- _Task item 1_
Arrange the part of the records that opens with the line containing "Where 0° stands" and closes with the line containing "Answer: front-right" as a Markdown table. Put a row number in a column named Row and the line in a column named Line, leaving out blank lines.

- _Document section_
───

THE POSTMAN (1997): TALKING POINTS / RECORDING GUIDE
1. The Core Irony
- The fucking irony of a movie called “The Postman” not trusting its audience to get its message is really all that needs to be said about this 3-hour slog. Message NOT delivered.
- It’s a film whose central metaphor—the power of stories and symbols—is undermined by its need to explain, reinforce, restate, and literalize everything.
- If this movie were mail, it would be certified, insured, return-receipt requested, with a guy following you home to make sure you read it correctly.
2. “Mad Max: Tepid Road”
- The film is very clearly post-apocalyptic cosplay, borrowing aesthetics from Mad Max without the danger or weirdness, but with a much higher budget.
- Society has supposedly collapsed ~30 years ago… yet:
- Everyone lives like medieval peasants.
- Horses are everywhere, but sewing machines disappeared completely in the apocalypse.
- Clothing also disintegrated and never recovered.
- Production design feels symbolic rather than logical:
- “Rags = hardship” is the only note.
- No thought given to how people would realistically adapt, preserve, or repurpose pre-collapse materials.
- The world isn’t observed, it’s asserted.

───

- _Data to use_
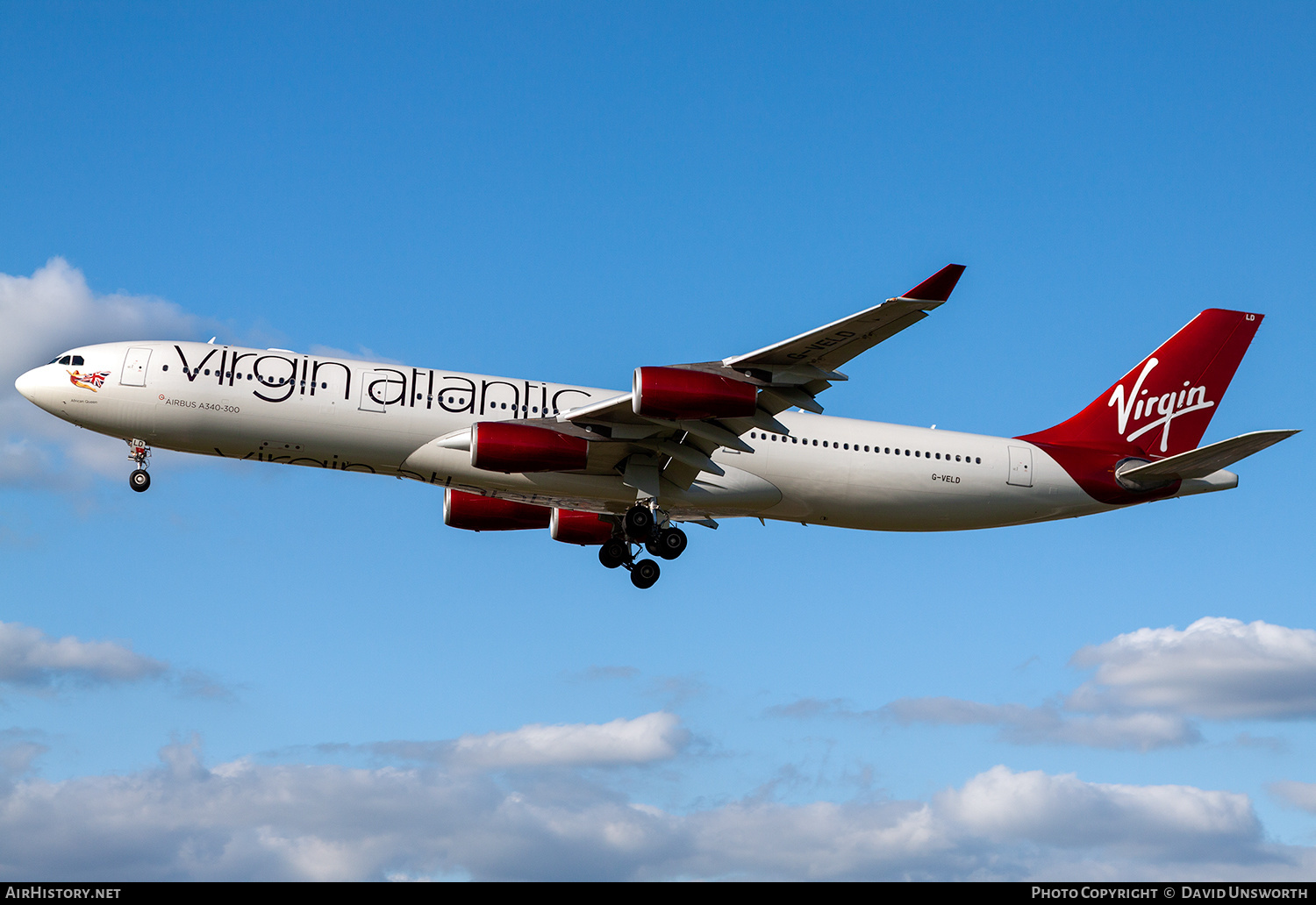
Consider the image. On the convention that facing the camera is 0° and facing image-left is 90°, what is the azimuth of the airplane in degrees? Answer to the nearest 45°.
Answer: approximately 90°
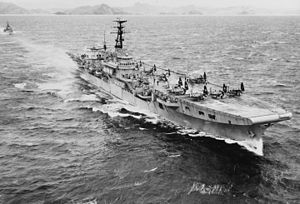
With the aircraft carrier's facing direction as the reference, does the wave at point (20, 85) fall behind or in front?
behind

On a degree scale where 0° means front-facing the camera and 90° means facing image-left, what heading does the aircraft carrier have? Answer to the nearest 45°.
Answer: approximately 315°

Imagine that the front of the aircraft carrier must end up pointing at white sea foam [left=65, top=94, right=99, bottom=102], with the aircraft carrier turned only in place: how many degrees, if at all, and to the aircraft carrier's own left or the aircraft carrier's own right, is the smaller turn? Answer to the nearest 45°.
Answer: approximately 180°
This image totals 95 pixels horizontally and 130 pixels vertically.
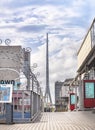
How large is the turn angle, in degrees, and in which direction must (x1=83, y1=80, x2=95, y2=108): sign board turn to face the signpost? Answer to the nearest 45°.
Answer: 0° — it already faces it

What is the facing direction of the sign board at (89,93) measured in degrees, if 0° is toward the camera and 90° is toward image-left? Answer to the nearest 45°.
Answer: approximately 0°
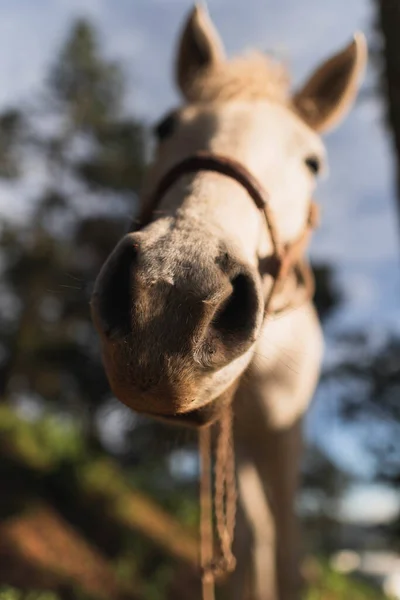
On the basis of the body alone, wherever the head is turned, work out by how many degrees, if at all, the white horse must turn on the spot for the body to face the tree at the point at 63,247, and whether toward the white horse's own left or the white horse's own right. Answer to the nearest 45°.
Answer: approximately 180°

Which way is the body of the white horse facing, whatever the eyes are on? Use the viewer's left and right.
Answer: facing the viewer

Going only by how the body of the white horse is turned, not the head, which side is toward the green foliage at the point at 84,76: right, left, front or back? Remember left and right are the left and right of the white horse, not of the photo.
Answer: back
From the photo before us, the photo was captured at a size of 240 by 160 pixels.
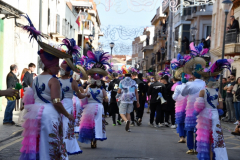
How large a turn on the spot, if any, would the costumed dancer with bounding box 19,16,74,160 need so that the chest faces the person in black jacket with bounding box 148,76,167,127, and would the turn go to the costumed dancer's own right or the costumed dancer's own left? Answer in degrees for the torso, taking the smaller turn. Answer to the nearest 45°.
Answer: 0° — they already face them

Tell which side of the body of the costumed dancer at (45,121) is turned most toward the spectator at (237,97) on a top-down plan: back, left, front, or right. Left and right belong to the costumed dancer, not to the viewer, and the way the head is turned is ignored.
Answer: front

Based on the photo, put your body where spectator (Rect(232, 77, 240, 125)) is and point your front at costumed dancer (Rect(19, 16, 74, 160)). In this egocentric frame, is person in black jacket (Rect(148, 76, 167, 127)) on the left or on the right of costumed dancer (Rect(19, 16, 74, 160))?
right

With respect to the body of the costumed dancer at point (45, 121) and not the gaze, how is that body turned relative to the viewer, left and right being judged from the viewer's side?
facing away from the viewer and to the right of the viewer
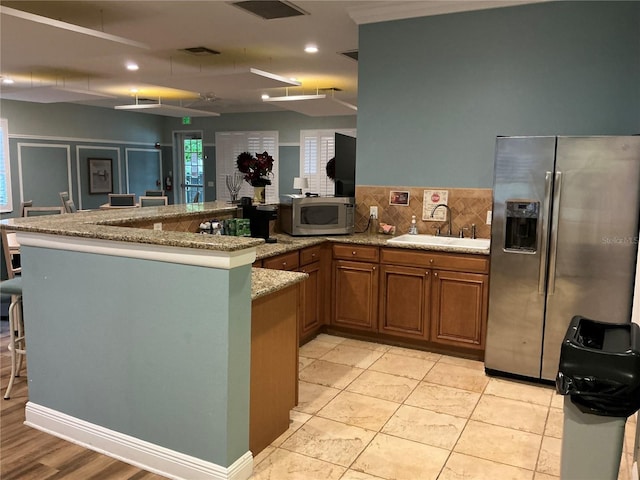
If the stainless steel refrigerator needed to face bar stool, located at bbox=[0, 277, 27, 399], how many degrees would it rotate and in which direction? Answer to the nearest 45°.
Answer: approximately 45° to its right

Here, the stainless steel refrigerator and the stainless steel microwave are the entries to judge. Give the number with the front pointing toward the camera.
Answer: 2

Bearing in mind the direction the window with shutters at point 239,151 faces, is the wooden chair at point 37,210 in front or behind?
in front

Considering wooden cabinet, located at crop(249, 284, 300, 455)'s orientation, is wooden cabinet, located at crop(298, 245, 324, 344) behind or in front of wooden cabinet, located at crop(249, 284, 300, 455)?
in front

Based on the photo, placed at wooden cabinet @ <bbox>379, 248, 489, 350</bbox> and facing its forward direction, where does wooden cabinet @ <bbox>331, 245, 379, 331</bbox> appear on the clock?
wooden cabinet @ <bbox>331, 245, 379, 331</bbox> is roughly at 2 o'clock from wooden cabinet @ <bbox>379, 248, 489, 350</bbox>.

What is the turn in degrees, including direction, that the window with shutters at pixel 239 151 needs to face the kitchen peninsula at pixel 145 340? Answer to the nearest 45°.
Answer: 0° — it already faces it

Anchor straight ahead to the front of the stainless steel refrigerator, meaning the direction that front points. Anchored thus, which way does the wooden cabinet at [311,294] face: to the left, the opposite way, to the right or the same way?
to the left

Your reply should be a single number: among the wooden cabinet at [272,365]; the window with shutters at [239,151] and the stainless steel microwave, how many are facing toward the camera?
2

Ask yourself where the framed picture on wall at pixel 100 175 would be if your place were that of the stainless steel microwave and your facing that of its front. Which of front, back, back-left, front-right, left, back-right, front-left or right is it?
back-right

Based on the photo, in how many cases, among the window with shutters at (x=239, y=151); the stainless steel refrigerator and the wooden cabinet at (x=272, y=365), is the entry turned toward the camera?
2

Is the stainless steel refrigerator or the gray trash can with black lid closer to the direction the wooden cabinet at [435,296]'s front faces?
the gray trash can with black lid

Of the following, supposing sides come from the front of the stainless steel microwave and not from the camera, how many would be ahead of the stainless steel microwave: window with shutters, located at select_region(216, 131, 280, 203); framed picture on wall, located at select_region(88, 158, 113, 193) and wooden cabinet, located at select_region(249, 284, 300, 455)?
1

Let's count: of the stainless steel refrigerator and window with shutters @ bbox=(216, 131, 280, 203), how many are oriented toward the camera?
2
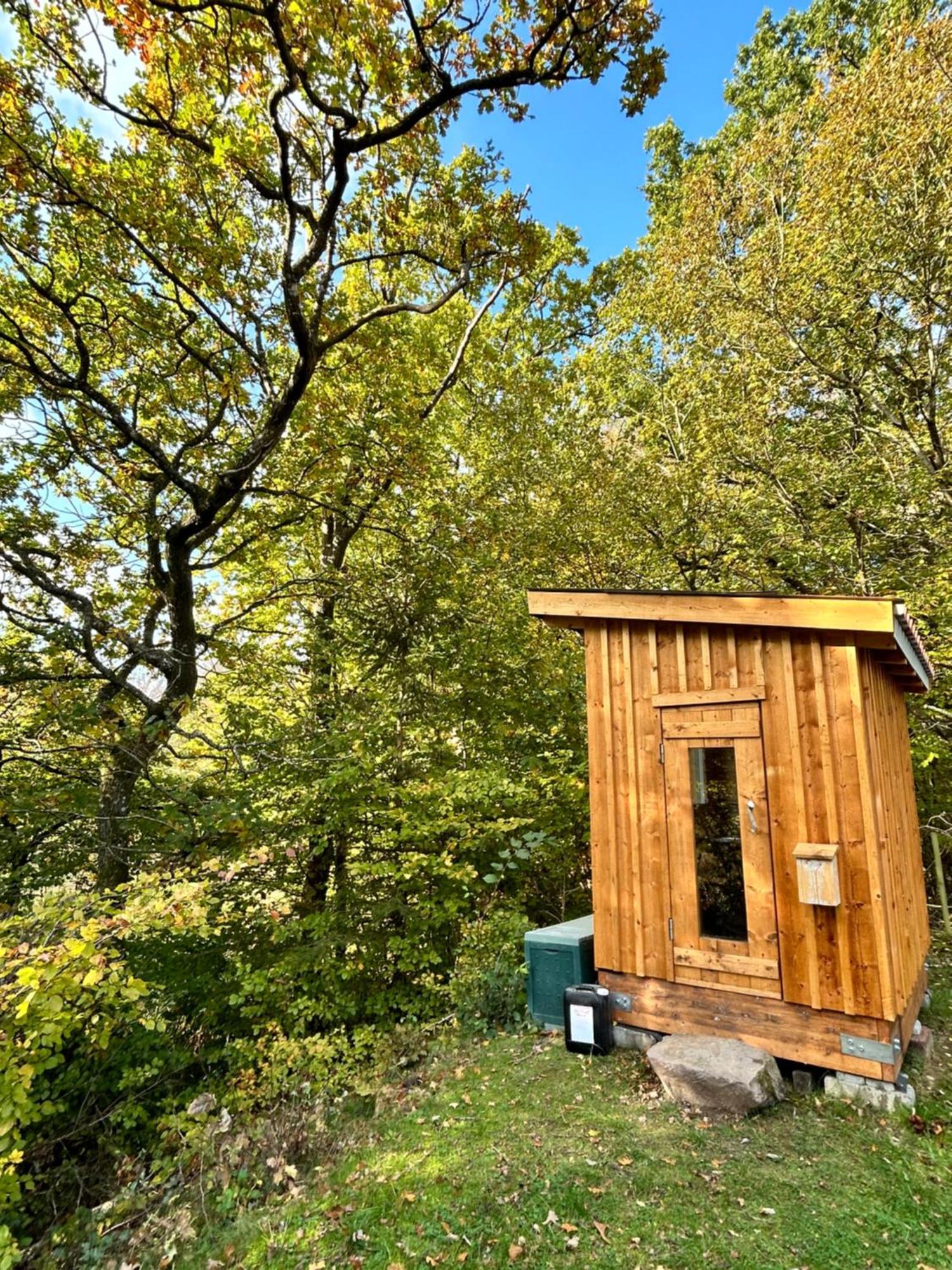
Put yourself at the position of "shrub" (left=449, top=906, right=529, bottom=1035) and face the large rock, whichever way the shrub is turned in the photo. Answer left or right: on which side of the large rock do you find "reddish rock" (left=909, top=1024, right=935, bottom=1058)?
left

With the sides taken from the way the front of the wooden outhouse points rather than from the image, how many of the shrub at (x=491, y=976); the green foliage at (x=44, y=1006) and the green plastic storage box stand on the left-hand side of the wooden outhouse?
0

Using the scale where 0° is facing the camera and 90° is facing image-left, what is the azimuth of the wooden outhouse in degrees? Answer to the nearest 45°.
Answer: approximately 0°

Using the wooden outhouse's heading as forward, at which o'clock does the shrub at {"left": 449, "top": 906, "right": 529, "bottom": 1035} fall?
The shrub is roughly at 4 o'clock from the wooden outhouse.
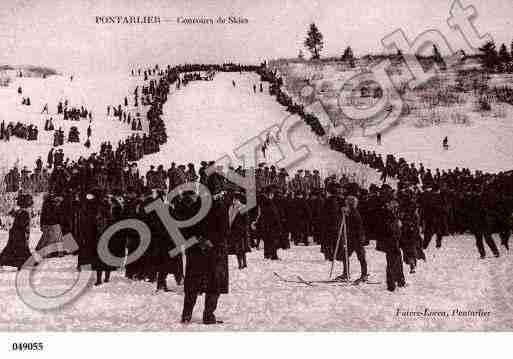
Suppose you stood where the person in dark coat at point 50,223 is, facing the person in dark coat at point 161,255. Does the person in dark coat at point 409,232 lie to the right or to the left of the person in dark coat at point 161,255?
left

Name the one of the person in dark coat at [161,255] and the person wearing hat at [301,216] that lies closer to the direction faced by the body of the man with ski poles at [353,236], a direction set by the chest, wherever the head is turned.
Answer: the person in dark coat

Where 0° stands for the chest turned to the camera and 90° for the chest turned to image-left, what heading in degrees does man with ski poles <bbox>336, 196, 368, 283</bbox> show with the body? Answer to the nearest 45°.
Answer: approximately 45°

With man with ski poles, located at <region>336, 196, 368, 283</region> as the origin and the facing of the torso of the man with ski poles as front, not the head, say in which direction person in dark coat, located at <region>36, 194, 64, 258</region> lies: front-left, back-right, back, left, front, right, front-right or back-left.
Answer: front-right

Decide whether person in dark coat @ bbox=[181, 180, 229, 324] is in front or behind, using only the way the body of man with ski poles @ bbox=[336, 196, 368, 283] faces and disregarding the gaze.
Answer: in front
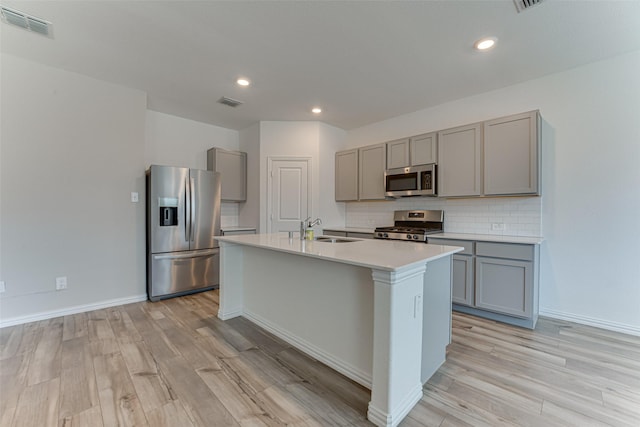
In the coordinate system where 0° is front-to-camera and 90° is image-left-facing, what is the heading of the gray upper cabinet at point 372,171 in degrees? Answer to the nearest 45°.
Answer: approximately 45°

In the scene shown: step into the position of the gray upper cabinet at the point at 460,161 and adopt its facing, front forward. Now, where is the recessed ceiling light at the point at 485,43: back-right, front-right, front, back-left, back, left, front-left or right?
front-left

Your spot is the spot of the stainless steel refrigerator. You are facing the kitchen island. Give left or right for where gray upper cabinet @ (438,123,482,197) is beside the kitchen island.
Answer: left

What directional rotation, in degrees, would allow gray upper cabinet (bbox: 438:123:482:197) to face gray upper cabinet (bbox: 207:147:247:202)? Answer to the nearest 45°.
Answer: approximately 45° to its right

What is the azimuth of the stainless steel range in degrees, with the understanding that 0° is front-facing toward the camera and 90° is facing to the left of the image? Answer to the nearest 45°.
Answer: approximately 45°

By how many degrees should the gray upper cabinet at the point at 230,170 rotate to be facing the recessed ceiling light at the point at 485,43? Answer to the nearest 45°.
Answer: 0° — it already faces it

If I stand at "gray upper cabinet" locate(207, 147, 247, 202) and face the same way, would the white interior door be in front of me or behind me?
in front

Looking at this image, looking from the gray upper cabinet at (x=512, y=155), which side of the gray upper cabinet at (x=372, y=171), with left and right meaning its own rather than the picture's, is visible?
left

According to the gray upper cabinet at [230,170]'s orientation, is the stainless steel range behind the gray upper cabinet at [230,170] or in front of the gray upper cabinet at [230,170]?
in front

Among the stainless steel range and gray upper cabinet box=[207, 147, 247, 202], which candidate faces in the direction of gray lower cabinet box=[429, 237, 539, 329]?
the gray upper cabinet
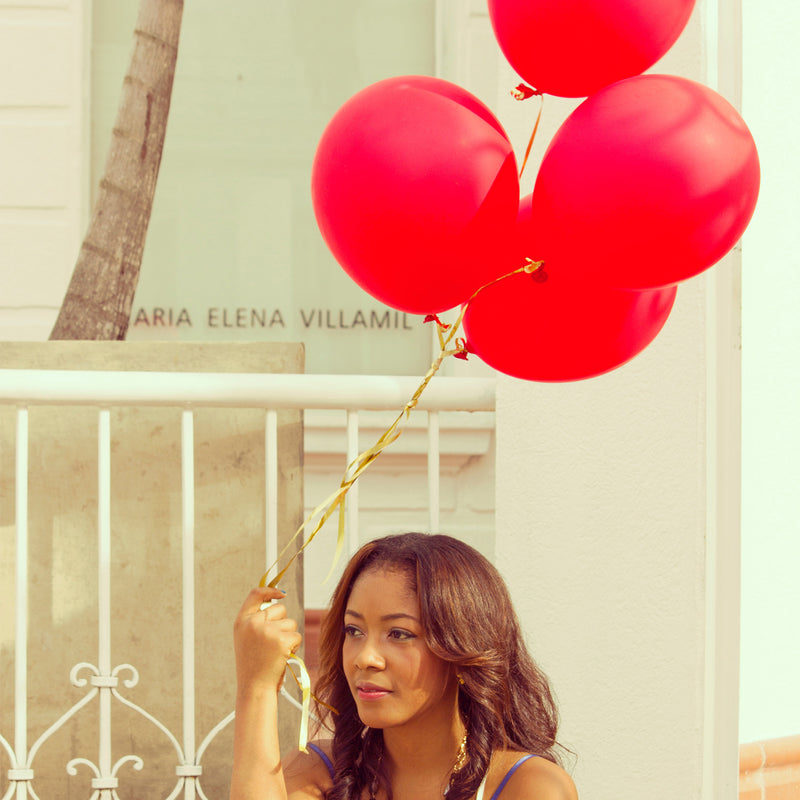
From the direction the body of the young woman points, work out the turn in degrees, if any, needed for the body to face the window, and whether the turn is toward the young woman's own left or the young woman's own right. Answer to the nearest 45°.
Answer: approximately 135° to the young woman's own right

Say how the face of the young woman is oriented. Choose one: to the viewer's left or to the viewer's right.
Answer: to the viewer's left

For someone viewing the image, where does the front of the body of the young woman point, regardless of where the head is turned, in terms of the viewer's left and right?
facing the viewer and to the left of the viewer
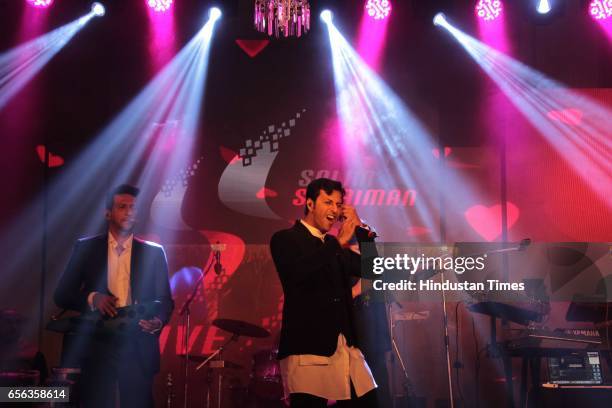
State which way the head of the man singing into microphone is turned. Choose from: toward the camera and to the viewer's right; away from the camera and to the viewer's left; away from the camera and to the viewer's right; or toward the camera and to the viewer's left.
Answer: toward the camera and to the viewer's right

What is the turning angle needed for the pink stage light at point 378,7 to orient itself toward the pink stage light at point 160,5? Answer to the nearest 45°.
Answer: approximately 90° to its right

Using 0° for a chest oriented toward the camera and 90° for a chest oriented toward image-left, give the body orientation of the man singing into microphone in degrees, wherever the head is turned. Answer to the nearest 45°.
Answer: approximately 315°

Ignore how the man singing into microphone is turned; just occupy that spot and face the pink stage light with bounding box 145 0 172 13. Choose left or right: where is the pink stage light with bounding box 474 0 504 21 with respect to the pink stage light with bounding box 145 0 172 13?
right

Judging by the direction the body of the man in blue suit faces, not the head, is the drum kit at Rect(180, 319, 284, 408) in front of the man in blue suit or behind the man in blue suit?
behind

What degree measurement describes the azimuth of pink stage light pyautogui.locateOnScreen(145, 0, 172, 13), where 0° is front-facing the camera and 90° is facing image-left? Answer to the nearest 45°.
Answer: approximately 0°

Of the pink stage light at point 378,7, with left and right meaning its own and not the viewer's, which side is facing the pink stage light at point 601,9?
left

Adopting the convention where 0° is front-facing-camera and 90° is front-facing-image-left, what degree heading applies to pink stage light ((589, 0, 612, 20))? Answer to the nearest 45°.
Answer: approximately 0°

───

- _Task item 2_
Copy the whole recording guide on The Postman (1997) word for word.

- _Your solution 1_
| Row | Line |
|---|---|
| 1 | Where 0° stands for the chest turned to the camera and 90° for the chest turned to image-left, what heading in degrees does man with ski poles <bbox>336, 196, 368, 283</bbox> show with the body? Answer to the nearest 45°. |
| 2 | Answer: approximately 45° |
| 3 | With man with ski poles, located at <region>336, 196, 368, 283</region> as the origin and the facing of the torso of the man with ski poles as front, not the head, say in which direction person in dark coat, located at <region>36, 194, 64, 258</region> lies: front-left, back-right, back, left, front, right, front-right or back-left. |
| 4 | Answer: front-right |

- _Your solution 2_
THE POSTMAN (1997): TALKING POINTS / RECORDING GUIDE
1. The Core Irony
- The fucking irony of a movie called “The Postman” not trusting its audience to get its message is really all that needs to be said about this 3-hour slog. Message NOT delivered.
- It’s a film whose central metaphor—the power of stories and symbols—is undermined by its need to explain, reinforce, restate, and literalize everything.
- If this movie were mail, it would be certified, insured, return-receipt requested, with a guy following you home to make sure you read it correctly.
2. “Mad Max: Tepid Road”
- The film is very clearly post-apocalyptic cosplay, borrowing aesthetics from Mad Max without the danger or weirdness, but with a much higher budget.
- Society has supposedly collapsed ~30 years ago… yet:
- Everyone lives like medieval peasants.
- Horses are everywhere, but sewing machines disappeared completely in the apocalypse.
- Clothing also disintegrated and never recovered.
- Production design feels symbolic rather than logical:
- “Rags = hardship” is the only note.
- No thought given to how people would realistically adapt, preserve, or repurpose pre-collapse materials.
- The world isn’t observed, it’s asserted.